## Job a
Type out the passage on spec drift word for word, from "Marr’s Three Levels" to "duplication means drift.".

## Given passage
◆ ◆ ◆ ◆
Our agents land 60+ commits in 60 minutes. Every commit is an opportunity for implementation details to drift into the spec.
How Specs Accumulate Entropy
Agents write back what they discover. A human developer reads a function signature, uses it, and moves on. An agent encounters the same signature and, if the spec tolerates it, adds a reference for future sessions. Over time, a spec grows in token count without growing in behavioral guidance.
Implementation details change on every refactor, every rename, every file move. If those details live in the spec, the spec becomes stale every time the code changes. We only want one copy of any piece of information, and implementation details already have a home in the codebase. At most, the spec should hold a pointer.
Marr’s Three Levels
Marr proposed that any information-processing system can be understood at three levels. Each level answers a different question:
L1, Computational. What the system does and why it exists. Goals, principles, constraints, edge-case decisions. This is the most stable layer and changes only when the mission changes.
L2, Algorithmic. How the system achieves its goals. Customer journeys, state machines, interaction patterns, cross-module contracts, data representations. It changes when the approach changes.
L3, Implementation. Where in the codebase the procedure runs. File paths, function names, component interfaces, variable assignments. It is the least stable layer, changing whenever code is reorganized. It should never be duplicated into the spec because duplication means drift.
The question that separates L1/L2 from L3: “Will this still be true after the next refactor?” If yes, it belongs in the spec. If no, it belongs in the codebase.
◆ ◆ ◆ ◆
## Data extract

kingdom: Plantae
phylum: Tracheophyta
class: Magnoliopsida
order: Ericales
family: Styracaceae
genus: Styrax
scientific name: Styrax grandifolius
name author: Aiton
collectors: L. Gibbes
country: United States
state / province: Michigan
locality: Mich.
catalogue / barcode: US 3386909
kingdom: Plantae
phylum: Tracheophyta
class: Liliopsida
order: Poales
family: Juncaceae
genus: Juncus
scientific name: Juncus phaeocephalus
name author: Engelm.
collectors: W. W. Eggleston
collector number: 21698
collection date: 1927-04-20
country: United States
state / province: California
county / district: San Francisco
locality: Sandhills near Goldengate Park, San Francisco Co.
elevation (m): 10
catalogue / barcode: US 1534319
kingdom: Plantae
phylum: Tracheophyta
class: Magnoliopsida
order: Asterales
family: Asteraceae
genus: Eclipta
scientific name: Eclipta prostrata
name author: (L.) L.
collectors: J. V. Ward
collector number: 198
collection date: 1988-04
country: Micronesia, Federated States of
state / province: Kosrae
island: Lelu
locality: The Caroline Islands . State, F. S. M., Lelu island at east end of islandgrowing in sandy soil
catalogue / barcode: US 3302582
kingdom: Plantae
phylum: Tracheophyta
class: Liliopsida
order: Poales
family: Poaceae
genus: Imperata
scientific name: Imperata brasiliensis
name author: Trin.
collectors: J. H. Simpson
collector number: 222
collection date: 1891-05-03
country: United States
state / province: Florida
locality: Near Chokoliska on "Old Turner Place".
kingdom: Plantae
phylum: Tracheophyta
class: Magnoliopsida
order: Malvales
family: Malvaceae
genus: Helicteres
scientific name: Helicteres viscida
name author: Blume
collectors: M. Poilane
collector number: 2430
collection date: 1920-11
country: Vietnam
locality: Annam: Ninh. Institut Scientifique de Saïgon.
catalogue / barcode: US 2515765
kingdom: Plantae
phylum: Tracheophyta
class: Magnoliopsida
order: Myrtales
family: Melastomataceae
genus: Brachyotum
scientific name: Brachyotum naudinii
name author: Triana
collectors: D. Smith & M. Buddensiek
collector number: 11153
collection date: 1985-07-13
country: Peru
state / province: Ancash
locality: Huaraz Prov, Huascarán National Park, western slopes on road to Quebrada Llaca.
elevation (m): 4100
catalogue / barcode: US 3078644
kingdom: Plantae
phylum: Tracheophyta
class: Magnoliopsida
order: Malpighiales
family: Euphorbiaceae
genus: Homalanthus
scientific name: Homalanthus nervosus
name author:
◆ ◆ ◆ ◆
## Job b
Repeat the records verbatim, from their first line to the line with "name author: Blume", both included, and nothing else.

## Written solution a
Marr’s Three Levels
Marr proposed that any information-processing system can be understood at three levels. Each level answers a different question:
L1, Computational. What the system does and why it exists. Goals, principles, constraints, edge-case decisions. This is the most stable layer and changes only when the mission changes.
L2, Algorithmic. How the system achieves its goals. Customer journeys, state machines, interaction patterns, cross-module contracts, data representations. It changes when the approach changes.
L3, Implementation. Where in the codebase the procedure runs. File paths, function names, component interfaces, variable assignments. It is the least stable layer, changing whenever code is reorganized. It should never be duplicated into the spec because duplication means drift.

## Written solution b
kingdom: Plantae
phylum: Tracheophyta
class: Magnoliopsida
order: Ericales
family: Styracaceae
genus: Styrax
scientific name: Styrax grandifolius
name author: Aiton
collectors: L. Gibbes
country: United States
state / province: Michigan
locality: Mich.
catalogue / barcode: US 3386909
kingdom: Plantae
phylum: Tracheophyta
class: Liliopsida
order: Poales
family: Juncaceae
genus: Juncus
scientific name: Juncus phaeocephalus
name author: Engelm.
collectors: W. W. Eggleston
collector number: 21698
collection date: 1927-04-20
country: United States
state / province: California
county / district: San Francisco
locality: Sandhills near Goldengate Park, San Francisco Co.
elevation (m): 10
catalogue / barcode: US 1534319
kingdom: Plantae
phylum: Tracheophyta
class: Magnoliopsida
order: Asterales
family: Asteraceae
genus: Eclipta
scientific name: Eclipta prostrata
name author: (L.) L.
collectors: J. V. Ward
collector number: 198
collection date: 1988-04
country: Micronesia, Federated States of
state / province: Kosrae
island: Lelu
locality: The Caroline Islands . State, F. S. M., Lelu island at east end of islandgrowing in sandy soil
catalogue / barcode: US 3302582
kingdom: Plantae
phylum: Tracheophyta
class: Liliopsida
order: Poales
family: Poaceae
genus: Imperata
scientific name: Imperata brasiliensis
name author: Trin.
collectors: J. H. Simpson
collector number: 222
collection date: 1891-05-03
country: United States
state / province: Florida
locality: Near Chokoliska on "Old Turner Place".
kingdom: Plantae
phylum: Tracheophyta
class: Magnoliopsida
order: Malvales
family: Malvaceae
genus: Helicteres
scientific name: Helicteres viscida
name author: Blume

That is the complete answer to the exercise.